Worldwide, Roger Federer vs. Rafael Nadal will undoubtedly be one of the principal storylines in tennis in 2007, but we're here to say that the tradition of myopic, soccer-hating, what's-tapas (?), apple-pie-grade American self-absorption is not just alive and well, but screaming for attention. To many of us benighted Yanks, another race for glory may be just as riveting: the budding rivalry between Andy Roddick and James Blake.

Who cares if, between them, they own just one Grand Slam title (the one Roddick earned at the U.S. Open in 2003), as opposed to Nadalerer's, oh, 11? You just couldn't script a more compelling storyline for a U.S. audience if you're looking to skim off the attention of folks who actually own the DVD of 61 (the TV movie about the friendship -- and rivalry -- of Mickey Mantle and Roger Maris).

Blake and Roddick have been buddies forever (in tennis, that's roughly 10 years), and the cement that firmed it up was their mutual support for the U.S. Davis Cup effort.

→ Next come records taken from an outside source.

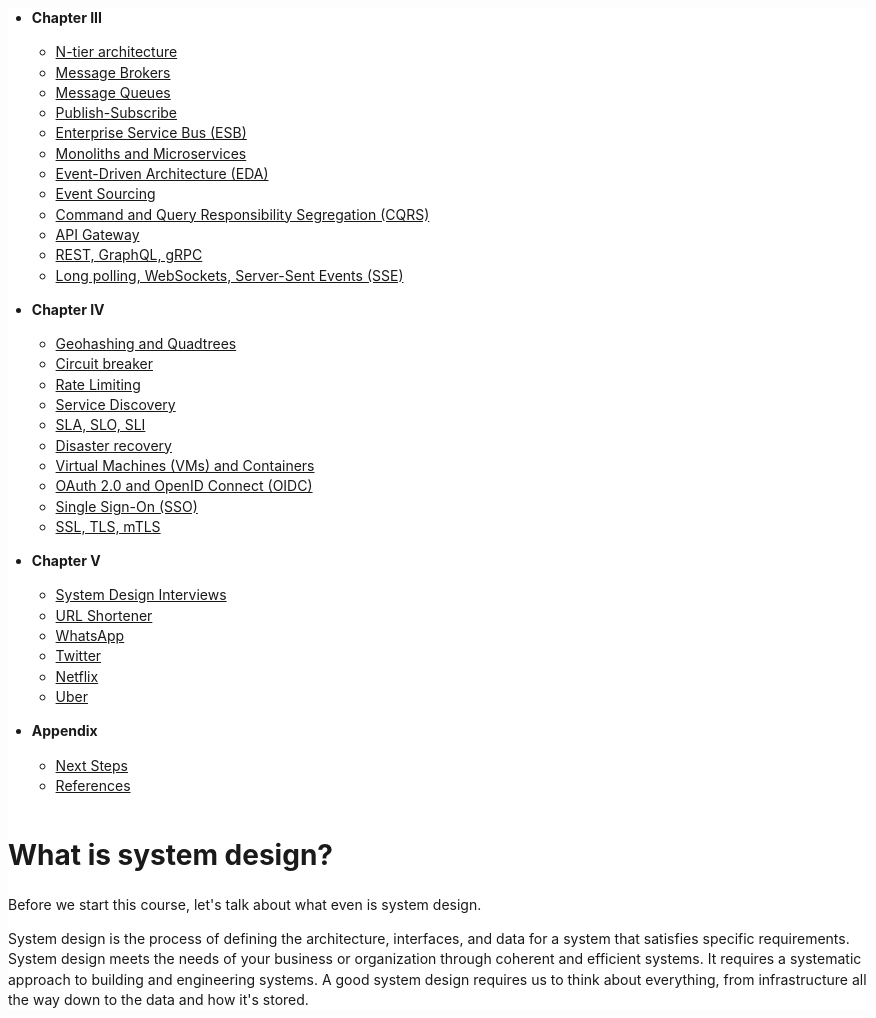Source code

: - **Chapter III**

  - [N-tier architecture](#n-tier-architecture)
  - [Message Brokers](#message-brokers)
  - [Message Queues](#message-queues)
  - [Publish-Subscribe](#publish-subscribe)
  - [Enterprise Service Bus (ESB)](#enterprise-service-bus-esb)
  - [Monoliths and Microservices](#monoliths-and-microservices)
  - [Event-Driven Architecture (EDA)](#event-driven-architecture-eda)
  - [Event Sourcing](#event-sourcing)
  - [Command and Query Responsibility Segregation (CQRS)](#command-and-query-responsibility-segregation-cqrs)
  - [API Gateway](#api-gateway)
  - [REST, GraphQL, gRPC](#rest-graphql-grpc)
  - [Long polling, WebSockets, Server-Sent Events (SSE)](#long-polling-websockets-server-sent-events-sse)

- **Chapter IV**

  - [Geohashing and Quadtrees](#geohashing-and-quadtrees)
  - [Circuit breaker](#circuit-breaker)
  - [Rate Limiting](#rate-limiting)
  - [Service Discovery](#service-discovery)
  - [SLA, SLO, SLI](#sla-slo-sli)
  - [Disaster recovery](#disaster-recovery)
  - [Virtual Machines (VMs) and Containers](#virtual-machines-vms-and-containers)
  - [OAuth 2.0 and OpenID Connect (OIDC)](#oauth-20-and-openid-connect-oidc)
  - [Single Sign-On (SSO)](#single-sign-on-sso)
  - [SSL, TLS, mTLS](#ssl-tls-mtls)

- **Chapter V**

  - [System Design Interviews](#system-design-interviews)
  - [URL Shortener](#url-shortener)
  - [WhatsApp](#whatsapp)
  - [Twitter](#twitter)
  - [Netflix](#netflix)
  - [Uber](#uber)

- **Appendix**

  - [Next Steps](#next-steps)
  - [References](#references)

# What is system design?

Before we start this course, let's talk about what even is system design.

System design is the process of defining the architecture, interfaces, and data
for a system that satisfies specific requirements. System design meets the needs
of your business or organization through coherent and efficient systems. It requires
a systematic approach to building and engineering systems. A good system design requires
us to think about everything, from infrastructure all the way down to the data and how it's stored.
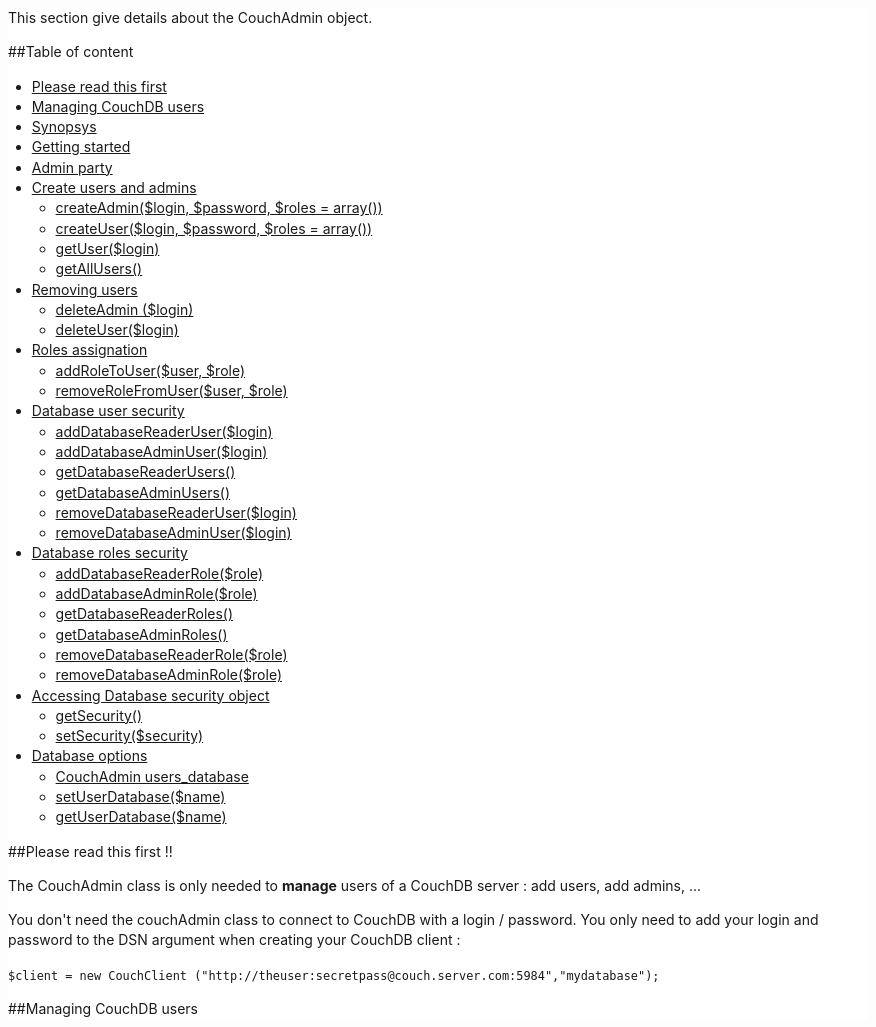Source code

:This section give details about the CouchAdmin object.

##Table of content

- [Please read this first](#please-read-this-first-)
- [Managing CouchDB users](#managing-couchdb-users)
- [Synopsys](#synopsys)
- [Getting started](#getting-started)
- [Admin party](#admin-party)
- [Create users and admins](#create-users-and-admins)
    + [createAdmin($login, $password, $roles = array())](#createadminlogin-password-roles--array)
    + [createUser($login, $password, $roles = array())](#createuserlogin-password-roles--array)
    + [getUser($login)](#getuserlogin)
    + [getAllUsers()](#getallusers)
- [Removing users](#removing-users)
    + [deleteAdmin ($login)](#deleteadminlogin)
    + [deleteUser($login)](#deleteuserlogin)
- [Roles assignation](#roles-assignation)
    + [addRoleToUser($user, $role)](#addroletouseruser-role)
    + [removeRoleFromUser($user, $role)](#removerolefromuseruser-role)
- [Database user security](#database-user-security)
    + [addDatabaseReaderUser($login)](#adddatabasereaderuserlogin)
    + [addDatabaseAdminUser($login)](#adddatabaseadminuserlogin)
    + [getDatabaseReaderUsers()](#getdatabasereaderusers)
    + [getDatabaseAdminUsers()](#getdatabaseadminusers)
    + [removeDatabaseReaderUser($login)](#removedatabasereaderuserlogin)
    + [removeDatabaseAdminUser($login)](#removedatabaseadminuserlogin)
- [Database roles security](#database-roles-security)
    + [addDatabaseReaderRole($role)](#adddatabasereaderrolerole)
    + [addDatabaseAdminRole($role)](#adddatabaseadminrolerole)
    + [getDatabaseReaderRoles()](#getdatabasereaderroles)
    + [getDatabaseAdminRoles()](#getdatabaseadminroles)
    + [removeDatabaseReaderRole($role)](#removedatabasereaderrolerole)
    + [removeDatabaseAdminRole($role)](#removedatabaseadminrole-role)
- [Accessing Database security object](#accessing-database-security-object)
    + [getSecurity()](#getsecurity)
    + [setSecurity($security)](#setsecuritysecurity)
- [Database options](#database-options)
    + [CouchAdmin users_database](#couchadmin-users_database)
    + [setUserDatabase($name)](#setuserdatabasename)
    + [getUserDatabase($name)](#getuserdatabasename)

##Please read this first !!


The CouchAdmin class is only needed to **manage** users of a CouchDB server : add users, add admins, ...

You don't need the couchAdmin class to connect to CouchDB with a login / password. You only need to add your login and password to the DSN argument when creating your CouchDB client :

    $client = new CouchClient ("http://theuser:secretpass@couch.server.com:5984","mydatabase");


##Managing CouchDB users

There's nothing like a shared sense of mission to foster camaraderie, especially in underdog units. And these days, the old overdogs (U.S. and Australia) have little to crow about beyond the team spirit and solidarity they feel.

Blake pretty much put it into perspective in the course of his run to his title at the RCA Championships this summer: "Andy and I wanted to prove that U.S. tennis is back now," he said. "We're on our surface now and we want to do well going into the U.S. Open and hopefully for the rest of the year."

Ah, anybody remember Jimmy Connors and John McEnroe, or even Pete Sampras and Andre Agassi, using the royal "we" in the heyday of their rivalry? In fact, Blake made that comment just weeks after he had derailed defending champ Andy Roddick in the semifinals at Queens -- where Roddick was hoping to win his fourth title in a row. After Blake waxed Roddick in his own house (on grass), the two players huddled in the locker room after the match and pored over the stat sheet. In the same situation, McEnroe would have surreptitiously put broken glass in Jimbo's loafers.

As it turned out, Blake was prescient. Both he and Roddick finished the year strong. Blake rose to another level as a player by the end of the year, as he finished runner-up to Roger Federer at the ATP Championships; Roddick found his game again under the tutelage of -- yep, Connors.

Heading into 2007, the roles of hunter and hunted are pretty clearly defined. Although Blake vaulted to No. 4 in the world on the strength of his year-end championships result, Roddick is the Big Dog: a former world No. 1, former Grand Slam titleholder (and multiple runner-up), and still a strong No. 6 despite his well-chronicled hardships this year.

Before 2006, Roddick had won all six of his matches with Blake, losing just one set (in their first meeting: Memphis, 2002). But Blake won their last two matches (Queens and Indy), five titles to Andy's one in 2006 and he's now ranked higher. Their won-lost for 2006 has a crazy symmetry: Blake (59-25) won 10 more matches than Andy (49-20), but he also had five more losses. The upshot: Blake's winning percentage was 70.23, Roddick's 71.01.

So the table is set. The wild card may be Jimbo, Roddick's coach and once the Dark Prince of Rivalry. Would he be better off if Jimbo found a way to inject Andy with a little of his own, former, trademark animosity -- the kind of hate he got on for rivals, whether they were countrymen or Swedes or Czechs? Or do we prefer the feel-good option, in which two pals find themselves locked in mortal combat for the bragging rights to the nation?

Whichever way the story develops, it will be a subplot that could take over the storyline in the event that Federer falters, and Nadal fails to unlock the mysteries of hard and fast courts.